Tuesday, April 7, 2009

Credit and Interdependence - An Editorial

This is not a recession or a depression. This is a long-term standard of living correction. For a long time, our true economy has been hidden from view by an unprecedented expansion of credit and now that the credit markets have frozen up, we’re left with exactly the economy that our wages say we deserve. Contrary to what Obama and his economic advisers say, we don’t need to “get the credit markets moving again.” We need to live within our means.

We might ask, “Well, how do you expect people to buy homes without credit?” But does a pile of wood, glass and concrete really cost $250,000? Also, should land values be determined by speculation? Does anyone really “own” land? If you didn’t pay your property taxes, to whom does ownership of the land revert back to? Do a man and his wife really need a large mansion while others sleep in a cardboard box? At what point does land usage and space economics play into our design of communities and towns? We really need to consider and reconsider some of the ideas of Henry George now more than ever.

“What about a car?” But do I really need a car? Why should we be living and working so far apart from one another? Why can’t we build communities in such a manner that everything we need is provided for within a mile? Why can’t we have groceries brought to us? Why can’t we bring the mountain to Mohammed? The automobile is a tax on the economy. For even after we were to develop a car that runs on saltwater, we still need to solve the problem of traffic congestion.

“What about a college education?” Public education should be fully funded, from pre-K to PhD. If someone wants to get a PhD, then they should be able to do so and money should not be an issue. If people still want a private education, then they should use their own money, with not one dime of taxpayer money being given to the private institutions.

“What about appliances?” Have you ever heard of this concept called “saving your money?” There’s even people who are willing to pay you interest just for the privilege of putting your money in their vault. Also, with the internet, there should be ways to develop community-based websites that help to connect people who have a need with people who can help them fulfill that need—like a community skill and resource inventory from which members of that community can draw upon.

Do we see a pattern emerging here? For every thing that one could use as an excuse to keep the credit markets moving, there’s an “outside of the box” alternative that can get what the consumer needed just as well.

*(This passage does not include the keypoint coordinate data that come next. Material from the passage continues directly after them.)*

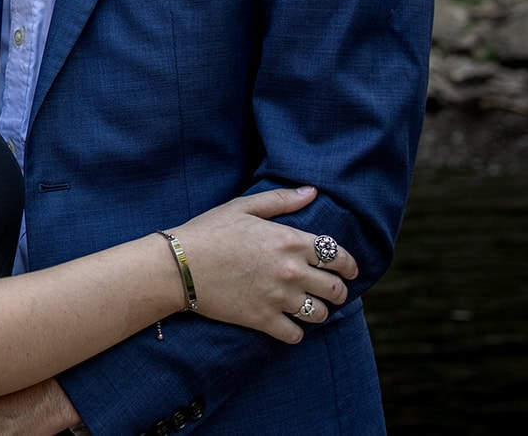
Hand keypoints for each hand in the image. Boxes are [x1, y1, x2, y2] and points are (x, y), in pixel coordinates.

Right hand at [170, 185, 360, 342]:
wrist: (178, 264)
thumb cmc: (208, 231)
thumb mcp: (243, 207)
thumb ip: (281, 200)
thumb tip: (312, 192)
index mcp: (289, 241)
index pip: (338, 256)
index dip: (349, 265)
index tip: (349, 270)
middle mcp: (291, 271)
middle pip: (335, 289)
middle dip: (338, 291)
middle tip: (331, 291)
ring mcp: (278, 298)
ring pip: (319, 314)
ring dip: (318, 312)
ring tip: (310, 308)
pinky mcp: (263, 320)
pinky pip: (295, 335)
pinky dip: (295, 332)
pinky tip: (288, 324)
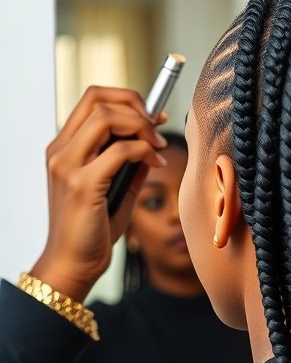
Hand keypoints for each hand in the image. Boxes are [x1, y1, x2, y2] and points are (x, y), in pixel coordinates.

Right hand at [30, 86, 167, 301]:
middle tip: (158, 127)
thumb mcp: (115, 188)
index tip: (154, 115)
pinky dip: (144, 151)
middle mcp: (61, 151)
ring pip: (107, 117)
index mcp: (64, 148)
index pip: (92, 99)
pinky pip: (121, 151)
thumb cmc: (93, 230)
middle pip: (97, 98)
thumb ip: (130, 163)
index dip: (128, 99)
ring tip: (157, 147)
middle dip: (136, 104)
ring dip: (141, 126)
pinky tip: (155, 163)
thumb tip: (153, 141)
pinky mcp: (81, 184)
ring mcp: (67, 165)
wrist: (73, 264)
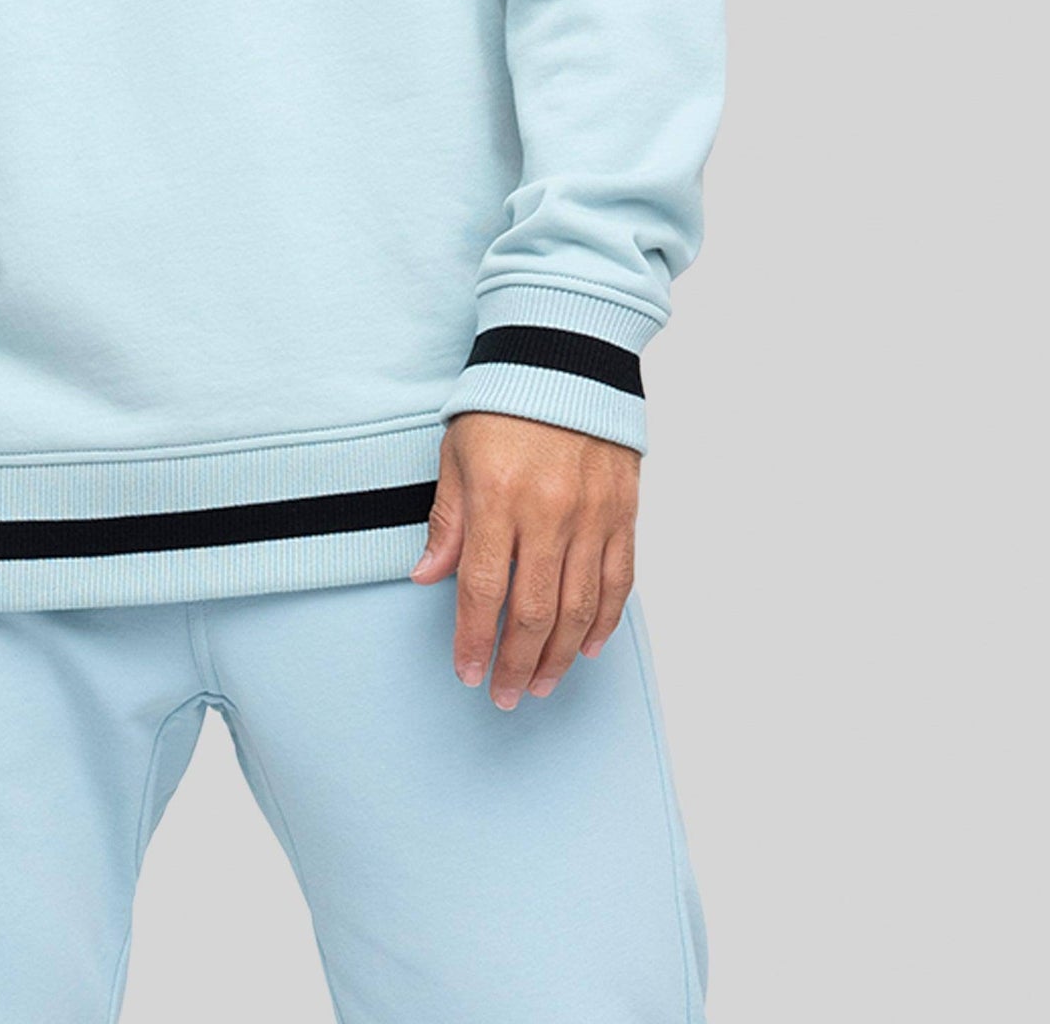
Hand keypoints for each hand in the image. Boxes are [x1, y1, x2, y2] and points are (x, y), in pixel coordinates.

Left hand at [408, 411, 637, 706]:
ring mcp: (592, 514)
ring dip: (560, 656)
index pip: (482, 589)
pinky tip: (588, 646)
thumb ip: (447, 518)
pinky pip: (618, 580)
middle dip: (517, 663)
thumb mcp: (457, 451)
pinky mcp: (623, 511)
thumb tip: (426, 576)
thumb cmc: (502, 401)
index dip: (474, 640)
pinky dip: (604, 620)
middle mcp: (549, 512)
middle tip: (504, 694)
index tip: (467, 672)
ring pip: (579, 607)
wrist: (565, 354)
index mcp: (499, 496)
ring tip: (541, 684)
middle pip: (535, 611)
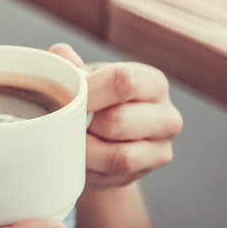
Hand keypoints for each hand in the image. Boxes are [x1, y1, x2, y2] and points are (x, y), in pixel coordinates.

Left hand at [49, 44, 182, 190]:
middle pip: (119, 121)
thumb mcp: (88, 81)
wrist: (109, 142)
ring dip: (86, 151)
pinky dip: (94, 168)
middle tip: (66, 124)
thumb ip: (73, 67)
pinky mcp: (153, 169)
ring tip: (71, 143)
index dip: (89, 90)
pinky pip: (117, 174)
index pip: (122, 81)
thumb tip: (59, 53)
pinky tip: (82, 159)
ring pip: (120, 155)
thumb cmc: (99, 103)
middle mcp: (167, 113)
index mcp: (151, 82)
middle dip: (84, 124)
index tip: (64, 98)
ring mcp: (163, 145)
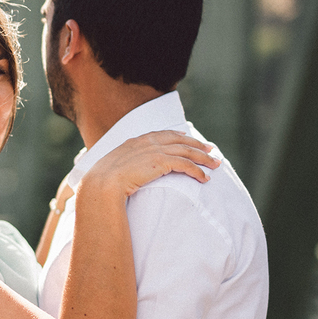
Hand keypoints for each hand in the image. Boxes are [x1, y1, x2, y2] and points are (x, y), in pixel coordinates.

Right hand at [81, 131, 217, 201]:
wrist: (102, 184)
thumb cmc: (102, 181)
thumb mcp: (110, 168)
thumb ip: (120, 166)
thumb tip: (118, 174)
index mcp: (135, 142)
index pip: (161, 134)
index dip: (177, 135)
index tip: (187, 137)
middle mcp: (147, 143)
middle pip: (179, 140)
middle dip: (197, 145)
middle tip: (210, 149)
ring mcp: (154, 151)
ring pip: (187, 152)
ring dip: (203, 158)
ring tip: (215, 164)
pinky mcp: (161, 162)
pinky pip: (186, 165)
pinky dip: (198, 171)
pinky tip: (205, 178)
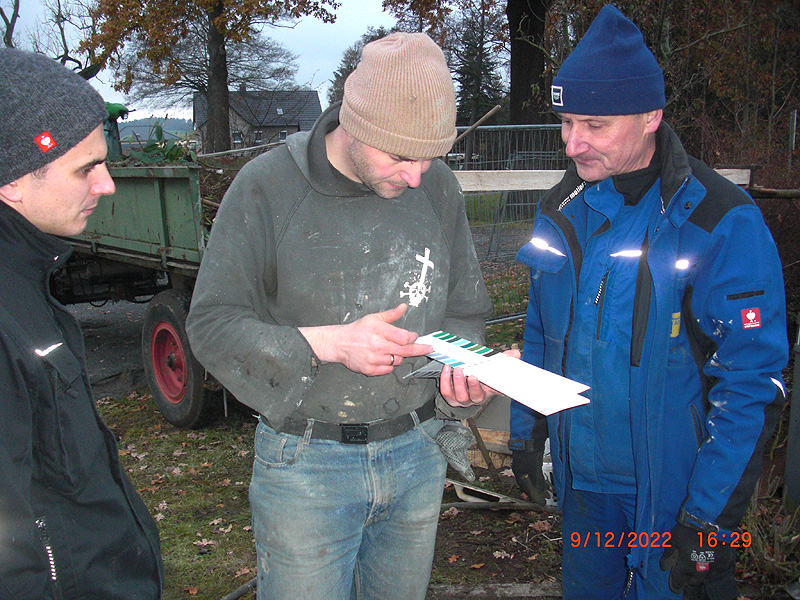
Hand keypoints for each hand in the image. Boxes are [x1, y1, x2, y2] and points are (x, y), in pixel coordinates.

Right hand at [298, 303, 432, 376]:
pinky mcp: (369, 369)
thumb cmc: (357, 330)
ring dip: (398, 356)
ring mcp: (373, 358)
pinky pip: (388, 369)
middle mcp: (377, 345)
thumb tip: (403, 307)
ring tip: (389, 350)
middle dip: (419, 349)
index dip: (413, 338)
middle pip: (405, 351)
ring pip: (397, 360)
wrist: (339, 343)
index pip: (404, 337)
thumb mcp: (374, 318)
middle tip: (428, 348)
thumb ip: (391, 314)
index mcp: (379, 330)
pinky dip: (388, 365)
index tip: (415, 337)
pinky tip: (382, 357)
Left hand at [439, 349, 519, 407]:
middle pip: (476, 397)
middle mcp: (476, 397)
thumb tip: (516, 354)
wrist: (463, 379)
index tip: (492, 383)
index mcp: (489, 391)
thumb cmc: (479, 373)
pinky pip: (446, 392)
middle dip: (473, 386)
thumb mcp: (491, 365)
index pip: (496, 392)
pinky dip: (445, 380)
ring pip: (460, 396)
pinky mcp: (450, 397)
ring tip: (457, 369)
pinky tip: (446, 369)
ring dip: (458, 383)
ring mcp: (463, 399)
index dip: (496, 389)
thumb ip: (503, 359)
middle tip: (470, 374)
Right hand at [511, 449, 546, 506]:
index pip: (526, 488)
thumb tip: (540, 490)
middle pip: (529, 485)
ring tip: (548, 492)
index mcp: (519, 473)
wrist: (529, 436)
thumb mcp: (534, 468)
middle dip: (537, 492)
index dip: (534, 496)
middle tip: (546, 499)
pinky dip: (540, 479)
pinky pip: (536, 474)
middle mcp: (521, 470)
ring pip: (533, 479)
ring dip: (540, 486)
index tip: (542, 503)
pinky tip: (544, 482)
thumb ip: (537, 480)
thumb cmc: (529, 453)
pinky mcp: (531, 460)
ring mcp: (525, 465)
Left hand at [659, 523, 734, 593]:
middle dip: (687, 579)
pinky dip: (711, 567)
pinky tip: (709, 558)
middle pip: (691, 583)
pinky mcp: (723, 565)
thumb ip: (668, 553)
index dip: (674, 584)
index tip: (673, 581)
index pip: (677, 584)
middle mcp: (699, 573)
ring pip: (704, 578)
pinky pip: (716, 571)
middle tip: (685, 569)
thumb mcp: (674, 539)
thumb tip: (664, 566)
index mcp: (684, 568)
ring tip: (697, 563)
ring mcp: (713, 570)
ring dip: (699, 573)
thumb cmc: (689, 531)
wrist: (714, 525)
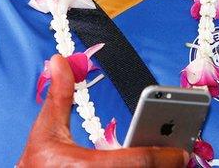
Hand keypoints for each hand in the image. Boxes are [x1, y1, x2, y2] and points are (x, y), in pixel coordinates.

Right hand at [18, 55, 189, 166]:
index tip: (181, 150)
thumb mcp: (46, 130)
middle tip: (181, 153)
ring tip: (172, 162)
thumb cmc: (37, 165)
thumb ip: (59, 96)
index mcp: (89, 167)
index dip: (164, 155)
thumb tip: (60, 61)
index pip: (138, 161)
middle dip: (166, 165)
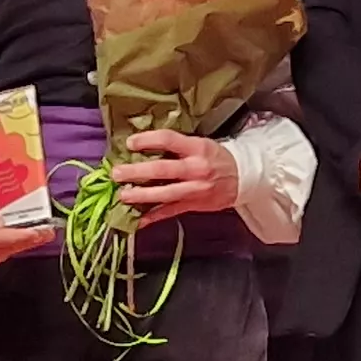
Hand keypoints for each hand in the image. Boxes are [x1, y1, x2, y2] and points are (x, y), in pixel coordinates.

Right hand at [0, 193, 51, 275]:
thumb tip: (0, 223)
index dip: (19, 236)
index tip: (38, 232)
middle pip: (1, 250)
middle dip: (26, 241)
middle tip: (47, 233)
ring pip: (0, 256)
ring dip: (20, 246)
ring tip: (39, 235)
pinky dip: (8, 250)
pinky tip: (20, 242)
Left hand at [114, 129, 238, 214]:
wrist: (243, 177)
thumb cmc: (215, 158)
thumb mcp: (200, 144)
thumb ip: (175, 146)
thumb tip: (142, 146)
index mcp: (197, 148)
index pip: (169, 140)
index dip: (148, 140)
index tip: (129, 143)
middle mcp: (196, 168)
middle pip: (163, 169)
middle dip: (138, 172)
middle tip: (117, 173)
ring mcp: (195, 189)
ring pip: (165, 193)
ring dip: (142, 196)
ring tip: (123, 195)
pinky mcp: (194, 205)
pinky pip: (171, 211)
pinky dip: (153, 217)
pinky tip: (138, 220)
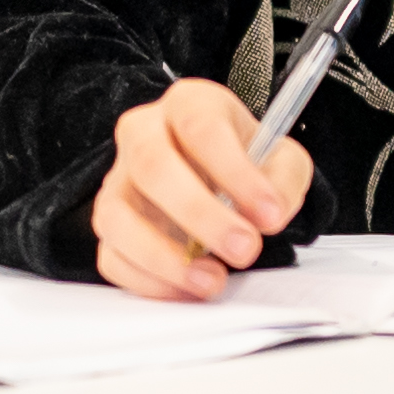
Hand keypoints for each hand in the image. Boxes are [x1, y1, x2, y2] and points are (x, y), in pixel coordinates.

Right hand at [93, 79, 306, 301]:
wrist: (221, 175)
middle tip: (245, 249)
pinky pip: (112, 256)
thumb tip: (267, 216)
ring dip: (165, 257)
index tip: (270, 214)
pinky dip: (147, 280)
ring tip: (212, 280)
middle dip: (201, 215)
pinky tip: (187, 289)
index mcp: (189, 104)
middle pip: (152, 166)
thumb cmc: (249, 161)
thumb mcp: (282, 159)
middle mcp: (143, 134)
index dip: (236, 173)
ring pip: (118, 216)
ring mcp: (118, 180)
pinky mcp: (110, 224)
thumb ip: (283, 180)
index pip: (202, 128)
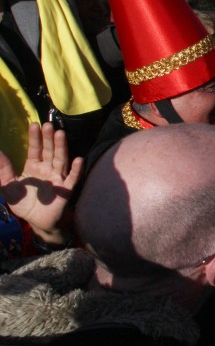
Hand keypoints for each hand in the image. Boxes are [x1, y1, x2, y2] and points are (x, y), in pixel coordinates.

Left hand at [0, 123, 81, 244]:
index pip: (35, 149)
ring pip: (60, 160)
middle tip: (48, 124)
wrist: (37, 221)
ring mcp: (58, 178)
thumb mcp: (8, 186)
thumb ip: (3, 170)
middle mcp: (48, 169)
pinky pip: (72, 178)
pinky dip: (75, 170)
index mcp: (34, 166)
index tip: (34, 124)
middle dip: (49, 138)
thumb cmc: (24, 203)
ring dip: (61, 148)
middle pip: (49, 151)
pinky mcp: (66, 189)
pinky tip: (78, 160)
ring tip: (61, 134)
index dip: (35, 138)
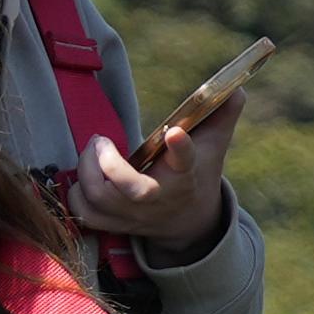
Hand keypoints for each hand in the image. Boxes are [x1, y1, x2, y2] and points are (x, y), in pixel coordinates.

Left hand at [71, 108, 236, 264]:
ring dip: (87, 172)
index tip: (175, 132)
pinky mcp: (114, 225)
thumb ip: (221, 117)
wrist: (187, 222)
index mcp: (186, 177)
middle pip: (133, 190)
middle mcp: (160, 199)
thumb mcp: (213, 148)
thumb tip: (236, 89)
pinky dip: (77, 193)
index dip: (181, 148)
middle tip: (102, 141)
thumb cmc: (196, 175)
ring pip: (100, 200)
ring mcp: (135, 215)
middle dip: (109, 164)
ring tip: (92, 150)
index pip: (186, 162)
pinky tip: (85, 174)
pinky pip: (84, 214)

Now you may be thinking, “Some of these alternatives are just too unrealistic. You can’t possibly expect such a radical change in our standard of living, can you?” All I can say in response to that is that if you don’t do this VOLUNTARILY, the economy will force you to do it INVOLUNTARILY. But, of course, you won’t believe me until you’re pushed into a corner that leaves you with no other choice. That’s human nature.

“But what magical force will force us into that corner?” You. You will be the source of your own predicament. Assuming that the country keeps its trade policies the same as they are today, the stagnancy in wages will continue. We used to have the wages we did not because there’s something inherently unique about manufacturing jobs that they warrant higher wages, but rather because of the efforts that organized labor have made in getting the wages that American manufacturing jobs have enjoyed. I dispute the notion that simply making something somehow adds value to the economy. It’s the good wages labor unions have fought long and hard for, that add value to the economy, not the mere fact that an entity is making something. Conceivably, if labor unions had worked as hard for restaurant and gas station employees, then we’d be talking about how important restaurant and gas station jobs are to the economy. We’d be saying that “serving customers inherently adds value to the economy.” But realistically, restaurant and gas station employees are easily replaceable—that is, it’s not skill-intensive enough to present any considerable degree of long-term job security.

When YOU, the consumer, always look for the cheapest deal, you also force economic entities to follow their competition, meaning the outsourcing of good-paying jobs. As long as you look for the cheapest deal, then you are eventually cutting into your own buying power.

It is this buying power that is the point of focus here. If you have lower wages, then in order to keep the same standard of living, you have to use credit. But now, the credit markets have frozen and I have a feeling that even if all bad debt were erased from the balance sheets of all lending institutions overnight and trillions were available for lending, the lending of yesterday would still never return simply because the banks realize what you now realize—that wages are the lifeblood of any economy, not credit.

We will simply have to redefine what “economy” means. This “modern” globalized economy is separating us from our true interdependent nature as human animals. We need to get in tune with that essence and structure society accordingly.